THE WORLD OF SAINT FRANCIS OF ASSISI
A CLIMATE OF WAR
Saint Francis of Assisi (1181-1226) was born into a culture of continual war. When Francis was six years old, Christian armies were defeated in the Holy Land by the Muslim armies of Saladin; the city of Jerusalem was lost. When he was eight, kings of France, England, and the Holy Roman Empire brought armies to the Holy Land, only to fail to recapture Jerusalem. By the time Francis was twenty-one, in 1202, Pope Innocent III had launched the Fourth Crusade, which never reached the Holy Land. The crusading armies were taken by a fleet from Venice to attack and ultimately sack Constantinople, the center of Eastern Christianity.
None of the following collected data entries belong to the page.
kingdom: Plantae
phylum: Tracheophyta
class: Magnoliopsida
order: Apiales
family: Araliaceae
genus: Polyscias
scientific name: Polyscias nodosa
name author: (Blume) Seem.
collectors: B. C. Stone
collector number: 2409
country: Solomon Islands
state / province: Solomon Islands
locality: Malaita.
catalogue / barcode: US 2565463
The crusading knights set up a Western dynasty in Constantinople, which was eventually defeated and thrown out in 1261. As much as any event in the history of Christianity, this has been a lingering source of resentment and disunion between Western and Eastern Christianity.
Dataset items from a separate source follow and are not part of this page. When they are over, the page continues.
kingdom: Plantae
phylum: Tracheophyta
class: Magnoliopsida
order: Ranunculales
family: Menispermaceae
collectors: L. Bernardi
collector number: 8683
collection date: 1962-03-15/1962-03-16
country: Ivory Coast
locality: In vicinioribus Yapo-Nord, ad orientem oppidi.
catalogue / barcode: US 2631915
During this period Pope Innocent III also initiated the Albigensian or Cathar Crusade against cities in southern France. From 1209 to 1229, Cathar cities were put under siege and eventually sacked. This was an extremely ferocious campaign; the Albigensian crusaders showed no mercy to the conquered as they massacred the defeated people in the name of God.
Closer to where Francis was raised, in Assisi, Italy, social, economic, and political differences led to constant skirmishing among the small armies of competing cities and the local aristocracy. The growth of the cities saw the financial and social advancement of the merchant class, men like Francis' father, Peter Bernardone, ambitious to control their own affairs and expand their influence. As the cities worked to expand their authority over the neighboring countryside, they came into conflict with the feudal aristocracy, who wanted to hold on to their land. The growing cities of Italy were also constantly at war with one another. In 1201, when Francis was twenty, he got involved in one of the perpetual skirmishes between the cities of Assisi and Perugia. He proudly marched out clad in knightly armor on a new horse, only to be captured when the superior army of Perugia defeated the army from Assisi.
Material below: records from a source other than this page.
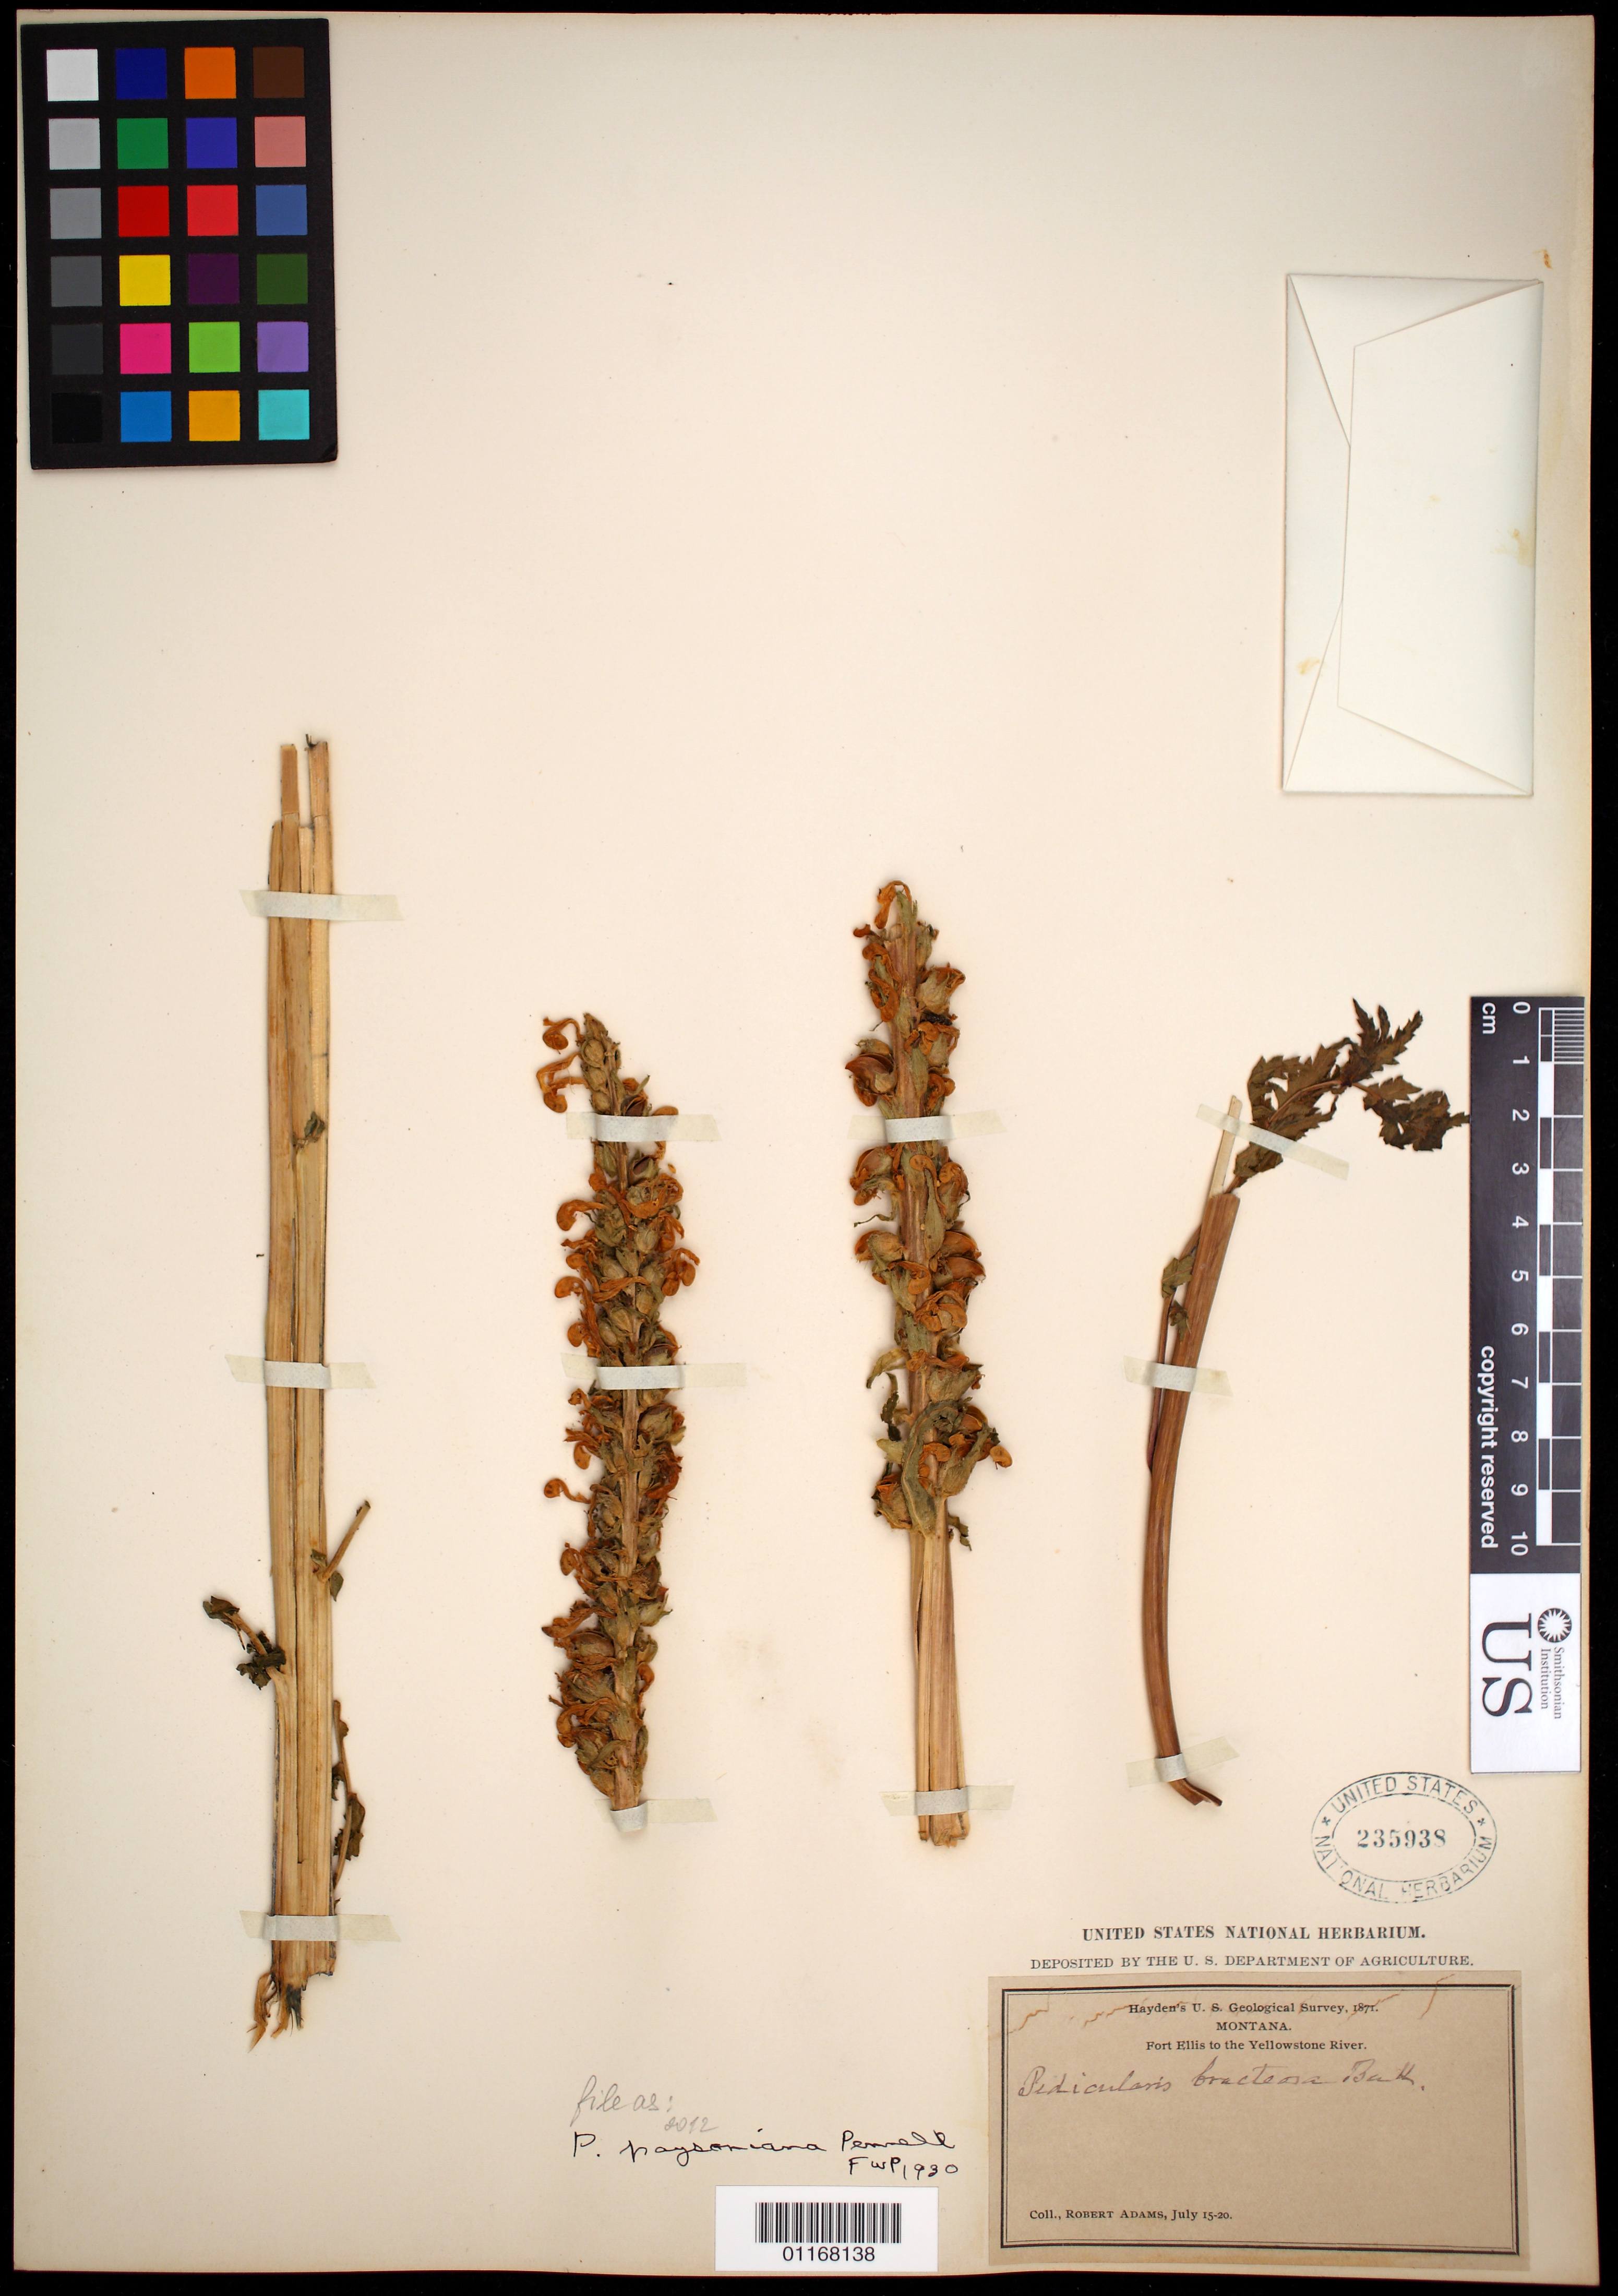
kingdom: Plantae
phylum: Tracheophyta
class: Magnoliopsida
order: Lamiales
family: Orobanchaceae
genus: Pedicularis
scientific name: Pedicularis paysoniana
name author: Pennell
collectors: R. Adams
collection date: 1871-07-15/1871-07-20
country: United States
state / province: Montana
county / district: Gallatin / Park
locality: Fort Ellis to the Yellowstone River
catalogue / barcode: US 235938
What we see, then, is a society that had chosen to forget the meaning of peace as they devoted their energies to the habit of war. 1
Since Italy was the principal shipping point for the French and English armies headed for the Holy Land, port cities like Venice were perfectly poised to take advantage: They earned obscene profits from the goods and transport services sold to the crusaders, and then they used the crusaders to help them destroy their Byzantine competition in the eastern Mediterranean. Thus the Italian cities gained even greater control over the trade routes, adding to their riches.
The financial gains of the merchant class led to social ambition. With their success in trading raw materials for finished goods, the merchants had more ready cash to spend and to loan out at high rates. The feudal economy that the merchants sought to replace was primarily a local economy based on the land and artisans to provide for the needs of the aristocracy. The growth of a cash economy caused social tensions as the merchants wanted see their money grow. This was the first time in human history that the accumulation of money was seen as a value all its own. Up to this time, money was tied to the land and dependent on good weather conditions to support the yearly agricultural harvest. The aristocracy and the Church were usually short of ready cash. With the growth of wealth came political ambition. While they fought the aristocrats, the wealthy merchant commoners wanted to move up in their status and become members of the aristocracy themselves.